Published on October 9, 2006 By Zoomba In WinCustomize News

Late last week, the rumors began to fly that Google was thinking about buying Internet video site, YouTube for the princely sum of $1.6 Billion.  Well, the New York Times went and confirmed the rumors on Friday after talking with several people close to the deal.  It is stressed that the deal is in the very early stages at the moment and nothing is definite.

Google is just the latest in a parade of companies to visit and chat with YouTube in recent months.  This is just the latest in the frenzied buy-up of promising Internet startups, started by the Fox acquisition of MySpace last year, and is reminiscent of the Dot-Com boom of the late 90s.

If Google were to acquire YouTube, it would likely supplant their own video service, Google Video, which has not seen the degree of success the company had originally hoped for.  Integration of a successful video community site would open up new possibilities for the company in the area of cross-marketing and advertising.  At this point, all Google needs is a successful social networking site (Orkut was another relative flop) to essentially turn themselves into a one-stop-shop for all your Internet needs.

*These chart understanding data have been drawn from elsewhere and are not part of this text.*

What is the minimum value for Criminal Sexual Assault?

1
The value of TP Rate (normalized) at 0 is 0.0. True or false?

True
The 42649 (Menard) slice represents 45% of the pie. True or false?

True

Is this recent frenzy to buy start-ups the sign of a new boom/bust?  Or is it a little bit more reasonable this time around?


10/9/06, 5:40pm -

UPDATE: It appears that Google IS buying YouTube, the news comes from CNN Money saying the deal was struck today.  Google claims that despite the acquisition, YouTube will operate as a separate entity.

Article: http://money.cnn.com/2006/10/09/technology/googleyoutube_deal/index.htm?cnn=yes


Comments
on Oct 09, 2006
I never understood why these types of deals are worth billions of dollars. Sure, YouTube is nice, but not worth $1.6B, in my opinion. And with Google's video.google.com site [which I tend to prefer over YouTube anyway], the purchase appears principally to be a buy-out of competition, or at least a 'forced' way of getting YouTube devotees to use Google's system.

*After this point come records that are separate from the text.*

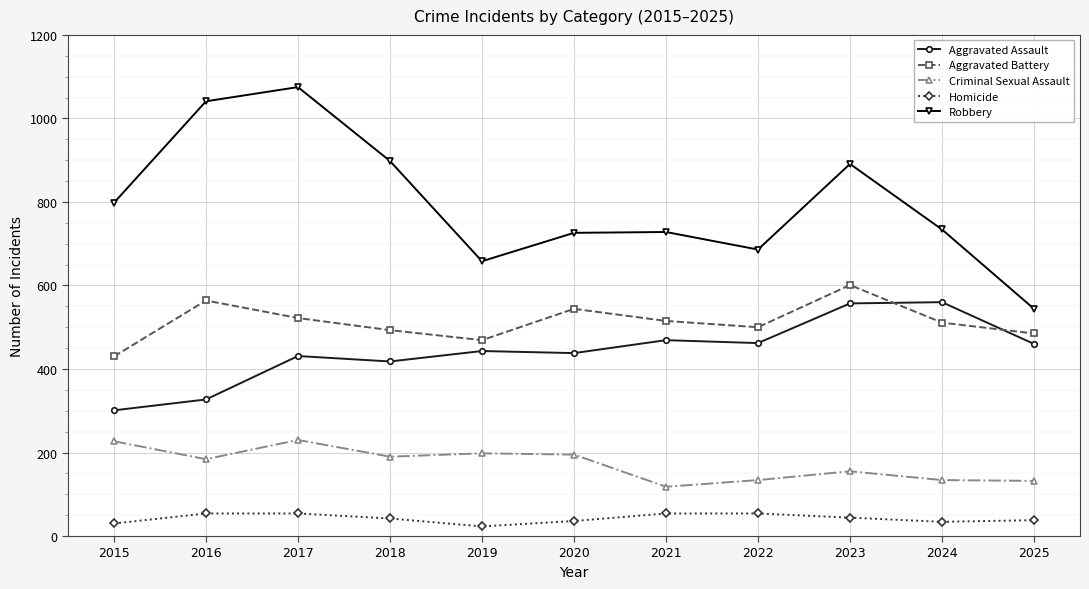

Rank the series at 2023 from lowest to highest value.

Homicide, Criminal Sexual Assault, Aggravated Assault, Aggravated Battery, Robbery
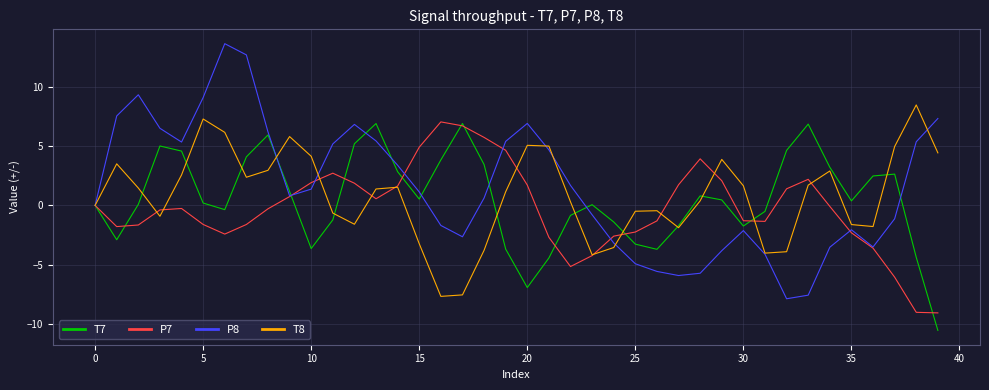

At how many categories does at least one series exceed 10?

2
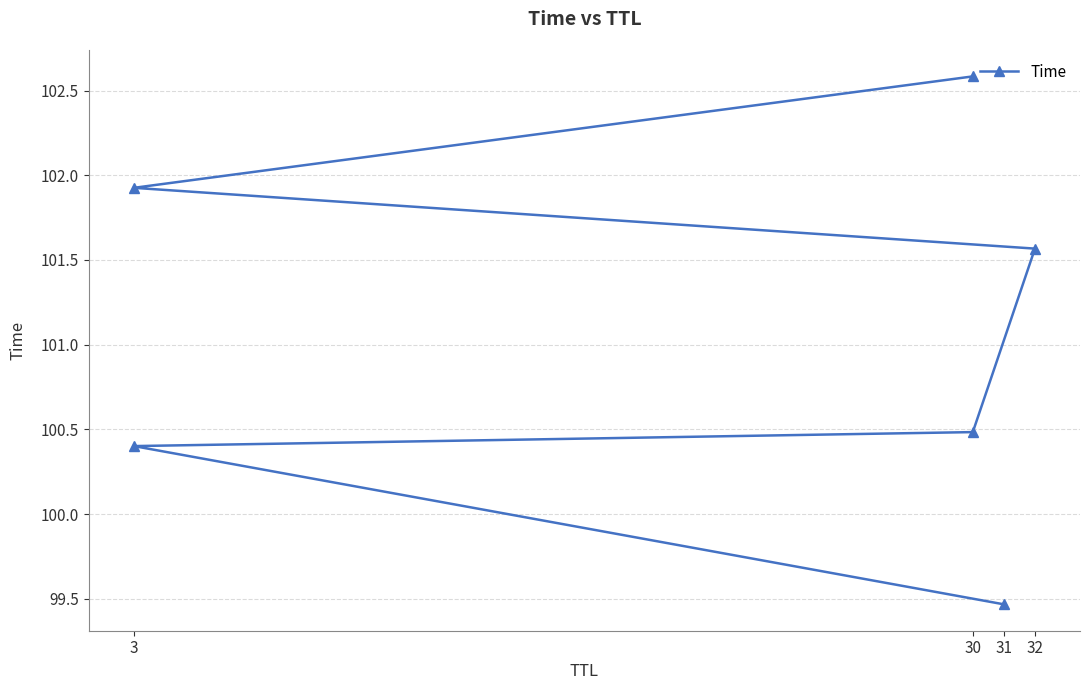

How many data points are less than 101?

3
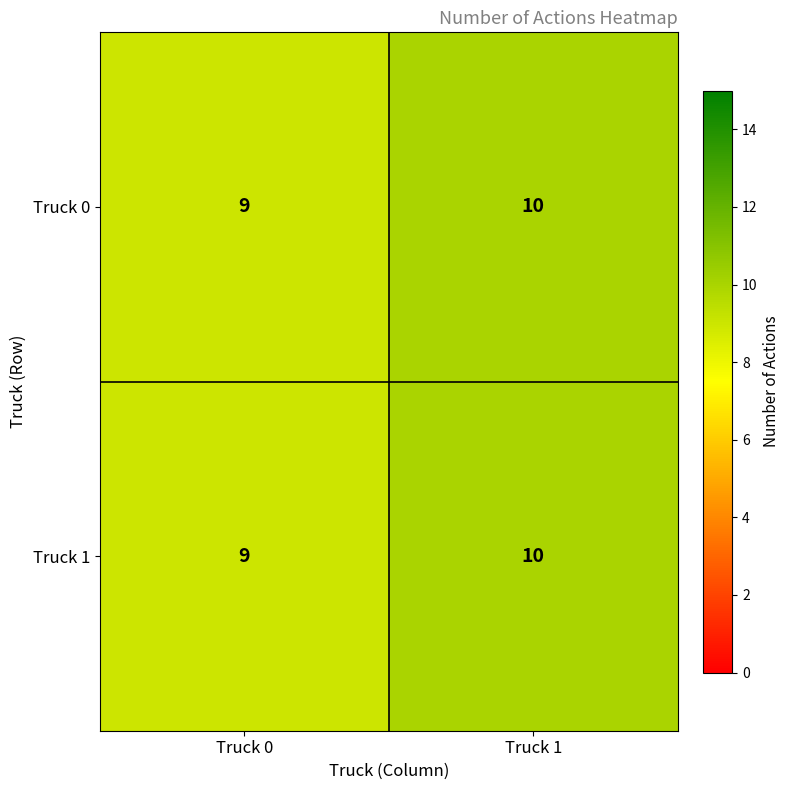

What is the sum of all Truck 1 values?

19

But hey, if the YouTube pioneers can get rich out of this, more power to them. Maybe they'll spring back one day with something better.
on Oct 09, 2006
It's funny, just last week I was telling a friend of mine that youtube and google should merge 'cause I keep getting confused about where I saw "that cool video you just gotta check out", was youtube or google video.

Personally I'm all for this deal. YouTube has the community and the tech (favorite videos, related videos, subscriptions - google video doesn't have those), google on the other hand has the searching, integration into a larger network, plus the capital. I do hope that google uses youtube as basis for the videos, not the other way around.
on Oct 09, 2006
The price is calculated by how much revenue it takes in with advertising, and will take in. Since the youtube.com domain is now widely known, the name alone has worth.

I think it's getting annoying how the top websites are now owned by the giant dot coms. I used to think it wasn't possible to own the internet, but it's starting to look like that's what's happening now.